Maxïmo Park’s Paul Smith has one of those ultra-distinctive voices. His North Eastern twang so affluent in his dialect dictioned-dialectics, his aching-shaking ululations charged by effervescent hyper-kineticism, his is a heart and mind that cares, shares and seeps it all in (and above) his skin. One prone to overthinking, a-frayed emotions be-linking with vignettes worthy of realist kitchen-sinking. At times he reminds of a vulnerably optimistic, grittier Justin Hayward of The Moody Blues (particularly on opener ‘Partly of my making’ and the exuberant ‘Placeholder’).

Adrift in an endless ocean of trans-Atlantic enunciating dullards, espousing committee-contrived clichéd memories of half-eaten quiche that only symbolise the absence and essence of ‘You’, a literate group (cross-textually) such as Maxïmo Park can only add a glinted glimpse of enrichment, an educative, enlightening enhancement through words and music. Art must transform and reform the soul, not deform.

On seventh album ‘Nature always wins’ the whys and wherefores of communal existences enmeshed in shared environments are explored, the who’s and whats of entrenched structural inequality and endemic corruption are deplored and the effective benefits of altruistic autonomy implored.

Coming together is the ultimate form of defence and resistance against malevolence and manipulation, human error and inhuman terror (‘Why must a building burn?’ is a harrowing, heart-breaking hymn to the Grenfell fire horror and also the Bataclan attacks in Paris where the group’s friend, Nick Alexander, perished).

Add in to the mix the perils and pratfalls of parenthood and the hereditary hang-ups (’Baby Sleep; ‘I don’t know what I’m doing’) and the fractious future the planet hesitantly awaits and you’ve got a heady brain-brew-stew.

However, these seemingly heavy and bleak themes are (as always in these heads, hands and hearts) rendered as philosophically upbeat romantic dreams and positively pensive socio-poetical screams. The quartet (Smith, Duncan Lloyd, Tom English and Jenna Freese) musically they barely veer from their trusted template (and why would they?): melodious and riotous guitars, propulsive percussion, slinking synths, are all present and erect. All magically bottled by producer Ben Allen (Animal Collective, Gnarls Barkley).

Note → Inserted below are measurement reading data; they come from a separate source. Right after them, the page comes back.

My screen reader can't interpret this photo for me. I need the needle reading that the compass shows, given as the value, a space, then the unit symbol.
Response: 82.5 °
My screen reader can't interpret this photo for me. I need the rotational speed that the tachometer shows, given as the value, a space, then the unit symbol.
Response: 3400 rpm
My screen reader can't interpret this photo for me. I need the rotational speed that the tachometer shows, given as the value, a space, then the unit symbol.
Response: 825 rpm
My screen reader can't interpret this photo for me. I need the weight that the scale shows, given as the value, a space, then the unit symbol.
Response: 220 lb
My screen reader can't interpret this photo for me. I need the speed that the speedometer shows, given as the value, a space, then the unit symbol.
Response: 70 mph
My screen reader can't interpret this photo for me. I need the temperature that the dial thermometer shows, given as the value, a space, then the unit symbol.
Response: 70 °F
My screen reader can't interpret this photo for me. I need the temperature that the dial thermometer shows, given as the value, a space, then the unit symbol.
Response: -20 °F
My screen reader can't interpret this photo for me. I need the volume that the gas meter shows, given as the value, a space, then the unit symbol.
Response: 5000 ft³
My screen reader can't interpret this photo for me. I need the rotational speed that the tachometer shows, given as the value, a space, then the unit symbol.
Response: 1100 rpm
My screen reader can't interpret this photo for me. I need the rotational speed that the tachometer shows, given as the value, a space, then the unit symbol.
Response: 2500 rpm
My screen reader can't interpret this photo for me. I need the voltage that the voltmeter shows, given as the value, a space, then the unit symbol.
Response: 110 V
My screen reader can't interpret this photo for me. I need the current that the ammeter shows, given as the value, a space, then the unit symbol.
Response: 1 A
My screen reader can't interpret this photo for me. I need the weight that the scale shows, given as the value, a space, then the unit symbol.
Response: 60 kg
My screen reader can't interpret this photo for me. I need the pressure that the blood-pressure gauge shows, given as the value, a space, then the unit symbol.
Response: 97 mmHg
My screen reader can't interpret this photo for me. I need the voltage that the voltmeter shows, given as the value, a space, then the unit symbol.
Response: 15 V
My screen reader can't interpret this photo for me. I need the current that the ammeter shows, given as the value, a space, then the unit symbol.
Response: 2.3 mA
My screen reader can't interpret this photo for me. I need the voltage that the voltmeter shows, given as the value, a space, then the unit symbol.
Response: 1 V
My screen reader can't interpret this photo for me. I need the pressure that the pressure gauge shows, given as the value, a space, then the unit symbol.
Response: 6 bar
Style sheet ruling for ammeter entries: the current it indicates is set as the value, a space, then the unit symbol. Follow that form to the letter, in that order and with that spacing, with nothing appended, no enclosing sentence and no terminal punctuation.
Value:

‘Placeholder’ is a superlative C86ish jangle-rock jolly. The punchy-punky passion of ‘Ardour’ features Pauline ‘Penetration’ Murray on backing vocals. Reeling off a litany of ingrained (un)natural habits that take their toll: ‘swiping/scrolling in my sleep … what’s become of me?’ as the refrain points out ‘It’s easier said … than done’.

Closer, the carousel-carousing Stranglers-like ‘Child of the flatlands’ is an optic-opus that looks back, harks towards the past, a ‘craning of the neck’ that stretches its utmost to recall what’s gone, or going. As Smith laments the loss of life locales ‘the libraries are closing down … where will the old/random folks go when they feel all alone’ is raises the question what does progress actually ‘look’ like and who actually benefits?

Nature always wins. It’s what it does. Don’t fight it, feel it.